How To Pitch Manischewitz
John Swansburg chats with readers about Mad Men and kosher wine.
Allen Strickland Williams: I don't think Don was maliciously trying to screw over the young talent. I don't think Don is really all that envious of Ginsberg's skills. After all, he has most of them. But he no longer has them at his fingertips. He's rusty. He was compelled to stay in over the weekend because he realized how little work he's done recently, and he forgot how much he genuinely enjoys it. He left the pitch in the cab not to kick Ginsberg in the dirt for no reason, but to get in the dirt himself.
John Swansburg: That's a very interesting interpretation. I can see Don thinking to himself: "I want to see if my idea carries the day" (as opposed to "I want to put that comer Ginsberg in his place").
Marc Naimark: Don has always had to paddle hard to keep up with his life. As long as he had a secret to hide, he was constantly observing, inventing, and remaining dynamic and fast on his feet. Now that he's got job security and no secrets from his wife and most of his partners (Pete, Cooper, anyone else?), he's lost his edge. Maybe it was poor Dick who had it, not Don.
Latrice Davis: Interesting that you see Ginsberg as a younger version of Don, given that no one seems to like him. I sense that while Ginsberg has some talent, he's not as good as he thinks he is.
John Swansburg: Ginsberg is raw talent. Very raw! He clearly has a knack for coming up with clever campaigns. But can he sell the way Draper sells? That's always been part of the Draper mystique: He's good at ideas, and he's good at romancing the client. Ginsberg thinks his ideas are genius, and gets very irritated when that isn't recognized right away.
Latrice Davis: Ginsberg also has a tendency to shoot himself in the foot, as was the case when Don nearly fired him a few weeks ago. Yes, he has raw talent—with arrogance to spare!
Marc Naimark: Let's compare Ginsberg waltzing into SCDP with his fabulous portfolio and younger Don meeting Roger at the fur shop. Don has always had to work hard, and did it so well that he came to give off an aura of inevitability. But I disagree about Ginsberg not having Don's ability to sell: the Cinderella rape pitch was very effective.
Holly Allen: When Don was flipping through his portfolio pages seeing nothing but Ginsberg's name on the bottom, I was worried for Peggy. It never even crossed my mind to be worried for Ginsberg.
June Thomas: I loved that crab rangoon line. To me it was an indication of Roger's intelligence, which usually comes out in his jokes. He starts off with the cheesy lines about the Jewish community and beautiful Jewish women, but when Jane flirts with Bernie, he brings up her love of trayf. A burn and a laugh line in one fell swoop.

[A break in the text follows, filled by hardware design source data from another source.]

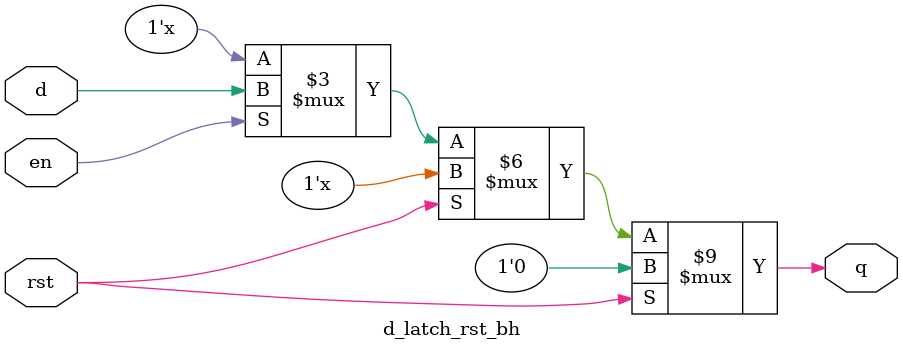
<source format=v>
module d_latch_rst_bh(q,d,en,rst);
  input d,en,rst;
  output q;

  always@(d,en,rst)
    if(rst)
      q = 1'b0;
  else if(en)
    q =  d;
endmodule

</source>
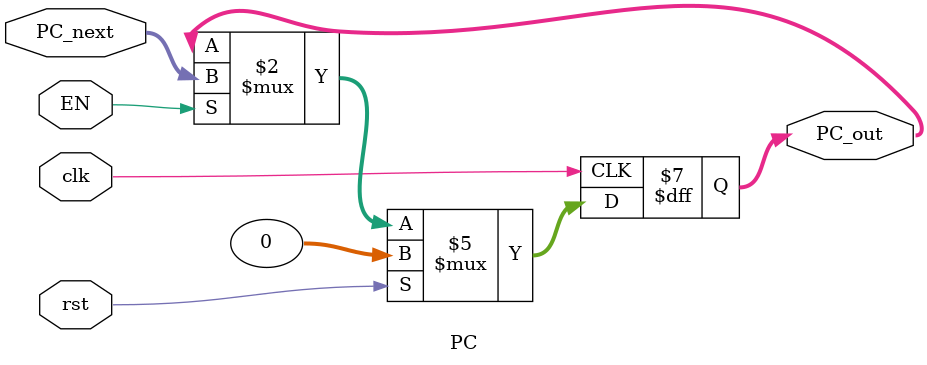
<source format=sv>
`timescale 1ns / 1ps


module PC(
    input  logic [31:0] PC_next,
    input  logic        clk, rst, EN,
    output logic [31:0] PC_out
    );

    always_ff @( posedge clk ) begin
        if (rst) begin
            PC_out <= '0;
        end
        else begin
            if (EN) begin
                PC_out <= PC_next;
            end
        end
    end

endmodule

</source>
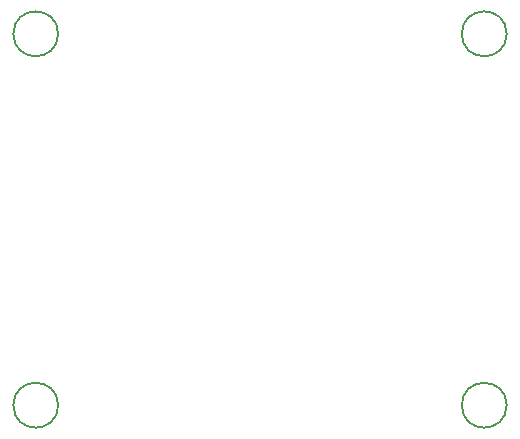
<source format=gbr>
%TF.GenerationSoftware,KiCad,Pcbnew,7.0.7*%
%TF.CreationDate,2023-09-18T16:24:31-07:00*%
%TF.ProjectId,pi_pico_dds,70695f70-6963-46f5-9f64-64732e6b6963,rev?*%
%TF.SameCoordinates,Original*%
%TF.FileFunction,Other,Comment*%
%FSLAX46Y46*%
G04 Gerber Fmt 4.6, Leading zero omitted, Abs format (unit mm)*
G04 Created by KiCad (PCBNEW 7.0.7) date 2023-09-18 16:24:31*
%MOMM*%
%LPD*%
G01*
G04 APERTURE LIST*
%ADD10C,0.150000*%
G04 APERTURE END LIST*
D10*
%TO.C,H1*%
X207640000Y-67614800D02*
G75*
G03*
X207640000Y-67614800I-1900000J0D01*
G01*
%TO.C,H2*%
X207640000Y-99060000D02*
G75*
G03*
X207640000Y-99060000I-1900000J0D01*
G01*
%TO.C,H3*%
X169667000Y-99060000D02*
G75*
G03*
X169667000Y-99060000I-1900000J0D01*
G01*
%TO.C,H4*%
X169667000Y-67614800D02*
G75*
G03*
X169667000Y-67614800I-1900000J0D01*
G01*
%TD*%
M02*

</source>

John Swansburg: I do love a trayf-based burn! Did you also think it was odd how strong Bernie was coming on though? Who would moon like that at a client dinner, even if you're the client?
Marc Naimark: I don't think the crab rangoon was such a dig. A small one, but these are assimilated Jews (the boat), eating in a nonkosher restaurant.
John Swansburg: I thought it was interesting that Roger turned to Ginsberg for the Manischewitz pitch because he's Jewish. The idea he gets back isn't particularly Jewish, but it is perfectly pitched to a Jewish client who came over in steerage and wants to assimilate his product. The ad shows their wine appealing to the great melting pot that is the bus.
Sheli Walker Saltsman: Sometimes I enjoy your recaps as much as the show. Here's your thank you.
John Swansburg: That's terrific to hear! Thanks for reading; it's so nice to hear folks enjoy them.